> Required action:
Copy word for word, please, the lines of the entries below running from the one containing "(607, 293) none" to the one containing "[381,518,411,530] tajes ->", both ends included.

> Information:

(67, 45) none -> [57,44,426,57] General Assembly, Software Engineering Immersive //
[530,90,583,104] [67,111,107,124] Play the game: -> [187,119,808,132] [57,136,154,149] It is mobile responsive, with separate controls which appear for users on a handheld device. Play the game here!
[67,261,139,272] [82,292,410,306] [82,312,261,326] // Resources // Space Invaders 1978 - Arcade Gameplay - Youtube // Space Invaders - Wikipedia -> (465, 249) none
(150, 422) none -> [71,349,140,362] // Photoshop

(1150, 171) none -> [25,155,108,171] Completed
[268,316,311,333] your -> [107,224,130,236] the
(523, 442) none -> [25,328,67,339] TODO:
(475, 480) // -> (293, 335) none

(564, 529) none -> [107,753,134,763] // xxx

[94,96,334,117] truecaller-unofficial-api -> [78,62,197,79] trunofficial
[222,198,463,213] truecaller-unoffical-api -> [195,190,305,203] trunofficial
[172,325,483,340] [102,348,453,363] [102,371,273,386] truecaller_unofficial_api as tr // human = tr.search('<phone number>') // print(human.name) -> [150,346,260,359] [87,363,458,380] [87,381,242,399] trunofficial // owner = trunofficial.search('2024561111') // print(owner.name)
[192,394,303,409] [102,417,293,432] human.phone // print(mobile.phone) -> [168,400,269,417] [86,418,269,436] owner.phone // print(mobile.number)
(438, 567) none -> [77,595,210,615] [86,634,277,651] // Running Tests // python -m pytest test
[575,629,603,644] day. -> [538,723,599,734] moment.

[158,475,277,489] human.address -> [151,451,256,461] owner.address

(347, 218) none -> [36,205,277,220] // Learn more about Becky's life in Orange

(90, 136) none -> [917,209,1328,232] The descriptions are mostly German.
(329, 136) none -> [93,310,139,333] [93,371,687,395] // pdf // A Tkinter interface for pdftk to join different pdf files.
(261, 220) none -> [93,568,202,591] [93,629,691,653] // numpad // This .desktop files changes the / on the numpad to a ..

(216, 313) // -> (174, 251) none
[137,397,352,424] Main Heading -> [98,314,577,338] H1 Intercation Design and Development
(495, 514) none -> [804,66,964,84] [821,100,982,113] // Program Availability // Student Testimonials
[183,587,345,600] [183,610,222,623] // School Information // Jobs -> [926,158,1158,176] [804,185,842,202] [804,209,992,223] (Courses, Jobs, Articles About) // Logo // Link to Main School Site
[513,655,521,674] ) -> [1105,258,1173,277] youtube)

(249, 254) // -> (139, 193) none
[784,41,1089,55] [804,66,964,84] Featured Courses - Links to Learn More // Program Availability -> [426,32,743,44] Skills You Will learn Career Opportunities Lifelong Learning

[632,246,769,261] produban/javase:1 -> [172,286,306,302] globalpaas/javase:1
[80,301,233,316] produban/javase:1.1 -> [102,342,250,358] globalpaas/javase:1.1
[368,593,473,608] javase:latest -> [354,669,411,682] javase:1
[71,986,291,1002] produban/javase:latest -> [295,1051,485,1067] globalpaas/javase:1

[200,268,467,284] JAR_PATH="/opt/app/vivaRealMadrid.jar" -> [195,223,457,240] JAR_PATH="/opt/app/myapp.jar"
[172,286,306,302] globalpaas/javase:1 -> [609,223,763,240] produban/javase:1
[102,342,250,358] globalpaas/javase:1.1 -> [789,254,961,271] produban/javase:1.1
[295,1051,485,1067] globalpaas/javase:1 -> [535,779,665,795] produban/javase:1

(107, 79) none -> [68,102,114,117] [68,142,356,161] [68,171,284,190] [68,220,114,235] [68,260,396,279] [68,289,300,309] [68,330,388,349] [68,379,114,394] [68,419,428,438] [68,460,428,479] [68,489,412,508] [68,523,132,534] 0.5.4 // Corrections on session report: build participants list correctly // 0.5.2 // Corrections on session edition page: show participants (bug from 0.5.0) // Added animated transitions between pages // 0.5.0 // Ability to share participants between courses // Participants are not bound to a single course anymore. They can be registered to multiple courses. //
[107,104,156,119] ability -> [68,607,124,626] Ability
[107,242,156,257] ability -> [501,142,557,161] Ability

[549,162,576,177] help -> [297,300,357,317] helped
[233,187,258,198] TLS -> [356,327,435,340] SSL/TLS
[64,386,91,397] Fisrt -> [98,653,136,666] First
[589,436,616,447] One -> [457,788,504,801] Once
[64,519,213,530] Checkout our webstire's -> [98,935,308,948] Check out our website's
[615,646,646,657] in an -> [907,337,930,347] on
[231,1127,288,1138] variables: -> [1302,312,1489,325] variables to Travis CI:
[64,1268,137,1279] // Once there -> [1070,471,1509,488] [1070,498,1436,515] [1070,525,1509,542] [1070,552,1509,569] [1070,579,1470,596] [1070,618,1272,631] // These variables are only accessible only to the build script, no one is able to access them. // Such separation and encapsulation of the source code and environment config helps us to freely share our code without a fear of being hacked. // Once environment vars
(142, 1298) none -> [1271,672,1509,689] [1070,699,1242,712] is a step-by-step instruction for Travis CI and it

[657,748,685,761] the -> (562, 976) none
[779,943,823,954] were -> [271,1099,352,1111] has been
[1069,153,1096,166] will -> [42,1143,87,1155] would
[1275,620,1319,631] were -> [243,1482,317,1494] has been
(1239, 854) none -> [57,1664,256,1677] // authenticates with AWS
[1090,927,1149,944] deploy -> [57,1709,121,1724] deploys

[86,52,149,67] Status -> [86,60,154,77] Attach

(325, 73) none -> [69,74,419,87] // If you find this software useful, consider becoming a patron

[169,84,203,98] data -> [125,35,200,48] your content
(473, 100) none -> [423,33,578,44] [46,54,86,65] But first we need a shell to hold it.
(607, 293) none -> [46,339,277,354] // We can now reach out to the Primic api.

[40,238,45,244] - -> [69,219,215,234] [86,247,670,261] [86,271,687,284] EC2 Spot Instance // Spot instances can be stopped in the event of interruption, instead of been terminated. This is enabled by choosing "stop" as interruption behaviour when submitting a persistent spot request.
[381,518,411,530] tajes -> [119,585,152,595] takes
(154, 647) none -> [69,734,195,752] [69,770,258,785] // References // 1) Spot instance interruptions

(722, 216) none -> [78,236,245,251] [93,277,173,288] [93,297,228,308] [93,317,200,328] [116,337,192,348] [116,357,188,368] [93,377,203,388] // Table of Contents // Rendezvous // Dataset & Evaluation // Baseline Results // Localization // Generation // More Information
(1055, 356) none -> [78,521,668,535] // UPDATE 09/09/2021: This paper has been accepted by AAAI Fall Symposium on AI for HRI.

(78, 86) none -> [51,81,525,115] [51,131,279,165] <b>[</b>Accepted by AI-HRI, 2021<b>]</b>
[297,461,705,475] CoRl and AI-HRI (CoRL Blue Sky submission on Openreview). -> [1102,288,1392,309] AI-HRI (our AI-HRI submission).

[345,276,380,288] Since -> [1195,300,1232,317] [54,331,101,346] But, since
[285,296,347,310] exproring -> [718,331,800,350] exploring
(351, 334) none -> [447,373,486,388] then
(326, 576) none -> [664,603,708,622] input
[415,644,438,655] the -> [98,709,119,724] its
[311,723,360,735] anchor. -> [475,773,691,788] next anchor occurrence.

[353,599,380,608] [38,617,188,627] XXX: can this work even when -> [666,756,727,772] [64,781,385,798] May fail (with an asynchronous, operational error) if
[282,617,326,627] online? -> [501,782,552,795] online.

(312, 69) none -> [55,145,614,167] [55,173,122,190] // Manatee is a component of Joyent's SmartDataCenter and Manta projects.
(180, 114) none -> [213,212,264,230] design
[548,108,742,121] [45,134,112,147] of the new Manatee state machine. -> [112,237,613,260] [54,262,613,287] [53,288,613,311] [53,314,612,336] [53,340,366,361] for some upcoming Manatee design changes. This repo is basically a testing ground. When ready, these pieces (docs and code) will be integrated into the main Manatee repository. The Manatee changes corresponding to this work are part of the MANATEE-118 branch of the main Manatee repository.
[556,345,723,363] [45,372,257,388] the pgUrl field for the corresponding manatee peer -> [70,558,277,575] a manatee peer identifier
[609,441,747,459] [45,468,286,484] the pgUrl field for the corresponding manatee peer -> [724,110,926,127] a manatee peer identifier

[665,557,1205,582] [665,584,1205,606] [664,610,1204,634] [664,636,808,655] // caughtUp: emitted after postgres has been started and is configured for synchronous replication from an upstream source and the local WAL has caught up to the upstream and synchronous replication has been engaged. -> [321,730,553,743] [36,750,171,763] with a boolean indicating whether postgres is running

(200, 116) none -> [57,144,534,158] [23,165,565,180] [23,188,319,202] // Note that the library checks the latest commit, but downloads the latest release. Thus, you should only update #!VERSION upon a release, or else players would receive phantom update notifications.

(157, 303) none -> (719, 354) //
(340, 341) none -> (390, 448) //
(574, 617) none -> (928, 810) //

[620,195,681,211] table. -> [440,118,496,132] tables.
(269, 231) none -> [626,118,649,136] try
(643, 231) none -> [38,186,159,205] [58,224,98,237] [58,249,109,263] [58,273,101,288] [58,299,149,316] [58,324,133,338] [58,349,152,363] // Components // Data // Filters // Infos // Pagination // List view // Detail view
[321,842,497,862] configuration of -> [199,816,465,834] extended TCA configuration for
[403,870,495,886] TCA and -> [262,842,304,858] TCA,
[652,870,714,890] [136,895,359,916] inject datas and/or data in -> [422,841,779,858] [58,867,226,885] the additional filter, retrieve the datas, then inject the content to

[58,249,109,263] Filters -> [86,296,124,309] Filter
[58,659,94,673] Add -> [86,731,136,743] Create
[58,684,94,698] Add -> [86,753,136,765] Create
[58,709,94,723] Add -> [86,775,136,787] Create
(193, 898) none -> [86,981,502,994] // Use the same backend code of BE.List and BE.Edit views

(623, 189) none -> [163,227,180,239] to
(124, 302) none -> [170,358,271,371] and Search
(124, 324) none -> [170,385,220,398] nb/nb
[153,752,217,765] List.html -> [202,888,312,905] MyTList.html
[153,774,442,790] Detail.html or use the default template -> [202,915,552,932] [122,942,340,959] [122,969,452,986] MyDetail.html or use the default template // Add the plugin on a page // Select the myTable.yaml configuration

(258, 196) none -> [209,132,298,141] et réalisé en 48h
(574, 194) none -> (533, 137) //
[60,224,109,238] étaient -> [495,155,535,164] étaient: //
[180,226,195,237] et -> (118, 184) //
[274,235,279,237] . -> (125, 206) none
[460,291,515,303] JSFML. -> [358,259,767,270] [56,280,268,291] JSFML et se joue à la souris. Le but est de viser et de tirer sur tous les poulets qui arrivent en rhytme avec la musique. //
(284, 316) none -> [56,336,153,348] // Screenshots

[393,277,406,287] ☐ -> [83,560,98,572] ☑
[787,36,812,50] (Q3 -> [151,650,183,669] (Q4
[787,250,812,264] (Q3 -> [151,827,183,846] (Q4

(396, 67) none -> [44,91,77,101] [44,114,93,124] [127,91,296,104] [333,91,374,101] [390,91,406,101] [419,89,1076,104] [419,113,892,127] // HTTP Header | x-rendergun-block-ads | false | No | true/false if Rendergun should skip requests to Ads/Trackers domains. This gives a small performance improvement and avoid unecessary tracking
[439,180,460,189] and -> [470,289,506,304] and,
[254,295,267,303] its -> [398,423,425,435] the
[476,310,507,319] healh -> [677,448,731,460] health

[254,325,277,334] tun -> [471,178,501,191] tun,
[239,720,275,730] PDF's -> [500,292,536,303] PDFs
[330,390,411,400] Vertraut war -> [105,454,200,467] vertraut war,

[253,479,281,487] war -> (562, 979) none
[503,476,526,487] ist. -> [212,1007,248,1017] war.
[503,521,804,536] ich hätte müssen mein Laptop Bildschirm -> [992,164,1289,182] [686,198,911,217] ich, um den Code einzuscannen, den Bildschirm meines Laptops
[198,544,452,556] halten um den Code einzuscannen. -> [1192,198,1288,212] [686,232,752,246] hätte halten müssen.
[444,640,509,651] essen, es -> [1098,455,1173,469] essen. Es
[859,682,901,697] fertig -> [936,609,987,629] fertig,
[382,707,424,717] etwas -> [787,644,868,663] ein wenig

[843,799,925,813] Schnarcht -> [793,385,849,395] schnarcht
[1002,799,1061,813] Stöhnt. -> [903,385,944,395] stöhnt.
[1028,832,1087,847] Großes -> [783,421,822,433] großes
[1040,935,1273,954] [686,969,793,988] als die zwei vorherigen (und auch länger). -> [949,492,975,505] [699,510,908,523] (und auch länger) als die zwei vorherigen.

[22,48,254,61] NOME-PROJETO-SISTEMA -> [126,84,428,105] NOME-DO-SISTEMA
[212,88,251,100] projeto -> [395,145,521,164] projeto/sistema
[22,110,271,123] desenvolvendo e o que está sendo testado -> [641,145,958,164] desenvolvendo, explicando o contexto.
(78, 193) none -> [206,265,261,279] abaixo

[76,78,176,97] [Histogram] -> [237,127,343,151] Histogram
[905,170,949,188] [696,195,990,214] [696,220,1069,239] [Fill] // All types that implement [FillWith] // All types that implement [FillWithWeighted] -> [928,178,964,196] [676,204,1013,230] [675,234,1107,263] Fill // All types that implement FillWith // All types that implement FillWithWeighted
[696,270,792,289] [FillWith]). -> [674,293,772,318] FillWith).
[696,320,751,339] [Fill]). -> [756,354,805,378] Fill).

> Written response:
(607, 293) none -> [46,339,277,354] // We can now reach out to the Primic api.

[40,238,45,244] - -> [69,219,215,234] [86,247,670,261] [86,271,687,284] EC2 Spot Instance // Spot instances can be stopped in the event of interruption, instead of been terminated. This is enabled by choosing "stop" as interruption behaviour when submitting a persistent spot request.
[381,518,411,530] tajes -> [119,585,152,595] takes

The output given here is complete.